Monday, April 14, 2008

That's just the way it ain't

I got annoyed watching CBS's Sunday Morning yesterday. They had a bit where a guy was putting a golf ball across Scotland. Putting? Why not driving? It seems like he would have covered a lot more territory a lot more quickly that way. But I know next to nothing about golf, and I digress.

Anyway. His journey started with a sendoff by a group of dour-looking bagpipers. Yayyyy, bagpipes. Who doesn't love them? And then he proceeded to travel through storybook Scottish countryside, and meet stereotypical Scotsmen in stereotypical Scottish garb. Now, I've never been to Scotland, but I got a creeping feeling as I watched this that none of this represented what Scotland is really like. At all.

Too often it seems like when a piece is done focusing on a particular area, the broad outlines are drawn before any field research is done. It's kinda like saying, "OK, we're going to do a piece on New York City. We'll find a mugger, a hooker, and a peep show, then jump in a cab with an authentic New York cabbie - no foreigners, dammit! - and go to Central Park and ride in a horse and buggy to go see the Empire State Building and the Statue of Liberty." None of this necessarily represents what the city is about, but instead reflects a whole lot of prejudgements and stereotypes - and then selects supporting evidence to make it seem real.

I'm seeing a lot of that as national attention turns to Pennsylvania in the runup to next Tuesday's Democratic Primary. News reports present a cartoon version of Pennsylvania, slices of it presented to support a particular storyline. Let's go to a cheesesteak shop in Philadelphia and talk to all the funny people with their funny accents! Let's go to Pittsburgh and showcase the blue collar crowd! Here we are in Amish country with its horses and buggies and simple folk and their simple ways!
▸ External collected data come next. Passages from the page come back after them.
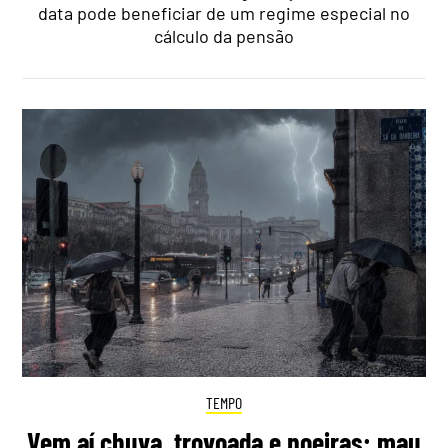
data pode beneficiar de um regime especial no
cálculo da pensão
TEMPO
Vem aí chuva, trovoada e poeiras: mau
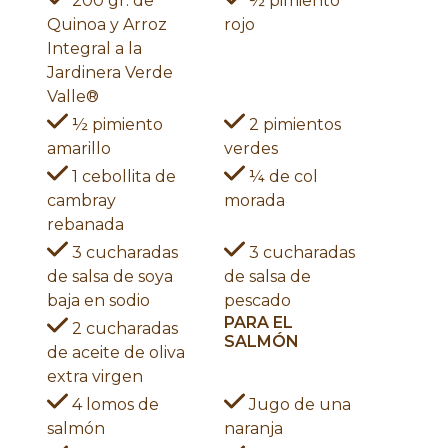
200 gr. de
½ pimiento
Quinoa y Arroz
rojo
Integral a la
Jardinera Verde
Valle®
½ pimiento
2 pimientos
amarillo
verdes
1 cebollita de
¼ de col
cambray
morada
rebanada
3 cucharadas
3 cucharadas
de salsa de soya
de salsa de
baja en sodio
pescado
PARA EL
2 cucharadas
SALMÓN
de aceite de oliva
extra virgen
4 lomos de
Jugo de una
salmón
naranja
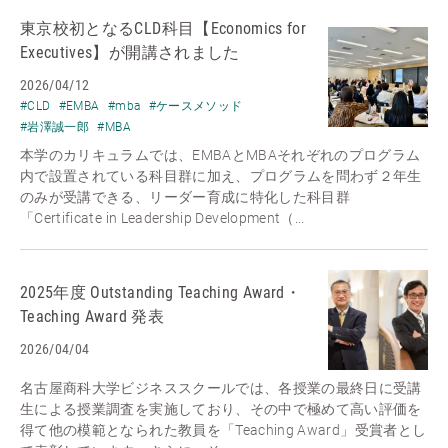
東京校初となるCLD科目【Economics for
Executives】が開講されました
2026/04/12
#CLD
#EMBA
#mba
#ケースメソッド
#岩澤誠一郎
#MBA
本学のカリキュラムでは、EMBAとMBAそれぞれのプログラム
内で設置されている科目群に加え、プログラムを問わず２年生
のみが受講できる、リーダー育成に特化した科目群
「Certificate in Leadership Development（...
2025年度 Outstanding Teaching Award・
Teaching Award 発表
2026/04/04
名古屋商科大学ビジネススクールでは、各授業の最終日に受講
生による授業調査を実施しており、その中で極めて高い評価を
得て他の模範となられた教員を「Teaching Award」受賞者とし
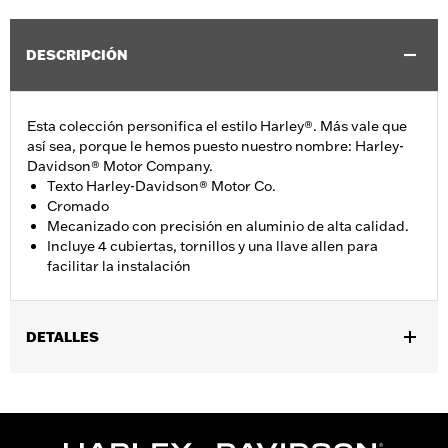
DESCRIPCIÓN
Esta colección personifica el estilo Harley®. Más vale que
así sea, porque le hemos puesto nuestro nombre: Harley-
Davidson® Motor Company.
Texto Harley-Davidson® Motor Co.
Cromado
Mecanizado con precisión en aluminio de alta calidad.
Incluye 4 cubiertas, tornillos y una llave allen para
facilitar la instalación
DETALLES
Se adapta a los modelos XL 1986-2022, XR 2008-2013,
Evolution® 1340 1985-1999 y Twin Cam 1999-2017.
Installation Instructions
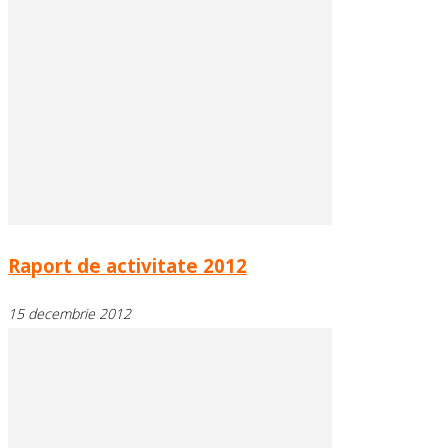
Raport de activitate 2012
15 decembrie 2012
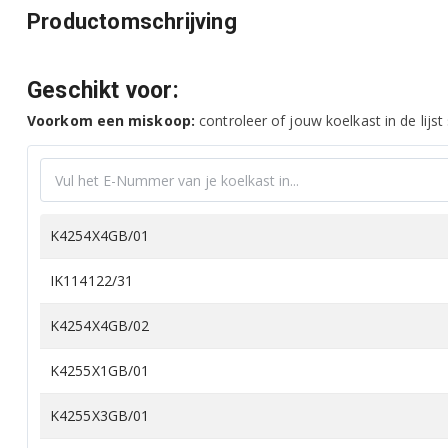
Productomschrijving
Geschikt voor:
Voorkom een miskoop:
controleer of jouw koelkast in de lijst
K4254X4GB/01
IK114122/31
K4254X4GB/02
K4255X1GB/01
K4255X3GB/01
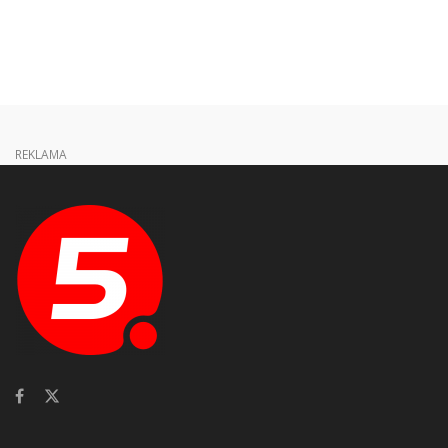
REKLAMA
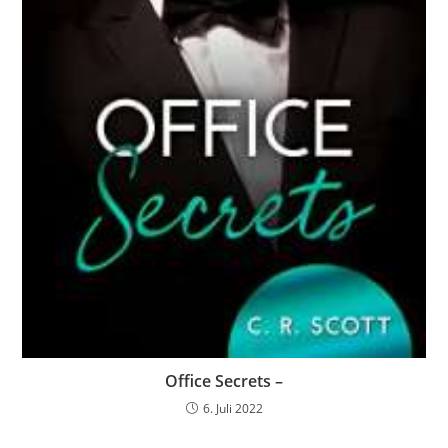
Office Secrets –
6. Juli 2022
Northeastern Pennsylvania was given this treatment a few weeks ago. As Michelle reported, ABC's Good Morning America did a story on Wilkes-Barre that presented the city in a highly unfavorable light. Much of what it presented was, in fact, true, but it was presented in such a way that it made things look much worse than they really are. It's not hard to do.

In my A Blog of Nanticoke, I try to present my hometown in the most favorable light possible. Guess what? It ain't all sweetness and sunshine here. It would be very easy to show only the dark side of things - the squalor, the vacant houses, the rundown buildings that used to be major businesses, the potholes, the filth, the decay. And that's pretty much what ABC did to Wilkes-Barre, because those images supported the thesis they were trying to present. They told the truth, but they did not tell the whole truth.

I've been to Ireland, and it's not all Leprechauns and rolling green fields and "top o' the mornin' to ya!" It's a real place with real people. It's complex. It has a past, a present, and a future. Most of it doesn't fit into the cartoony version of Ireland that is presented to us on television.

Similarly, I do not expect that any real version of Scotland resembles the stage-managed place I saw on CBS this past Sunday morning. Nor is Wilkes-Barre completely represented in the piece on Good Morning America. So I am reminded to take with a huge grain of salt any presentation of any place anywhere on TV. They may be telling the truth, but not the whole truth. They may be showing you images of things as they are, but your overall impression may be of things as they ain't.

4 comments:

Anonymous said...

...
"Too often it seems like when a piece is done focusing on a particular area, the broad outlines are drawn before any field research is done."

This is the type of political crap-reporting that Iowa is full of every four years. Drag out the fields of corn, and pigs and cows, and call it 'Iowa'.

No wonder the mainstream, traditional media gets so little respect these days...


AnIowaBoy

Anonymous said...

I have been to Scotland and, outside of the Tattoo (the bagpipe/dancing show that's put on for the tourists at Edinburgh Castle) or the odd ceremonial occasion, I don't think I've EVER seen a Scottish man wearing a kilt.

BTW, I started to watch CBS Sunday morning this week. I had mentioned to someone that I hadn't seen it for a while and had taken to watching "This Week" on ABC. So I made the effort on Sunday. I got through the first piece about old folks exercising (yes, Jack laLane is stil alive!) but that was it. I turned it off and spent the rest of the morning watching "No Way Out."

anne said...

Here, here.

whimsical brainpan said...

The media produces nothing more than a caricature of this nation these days.

And no offense hon but you haven't experienced stereotypical misrepresentation until you have lived in the South.

And the scenes in Scotland were probably staged. I hung out with two Scots at a Con last year who stated that they had seen more kilts in their four days there than they had their entire lives in Scotland.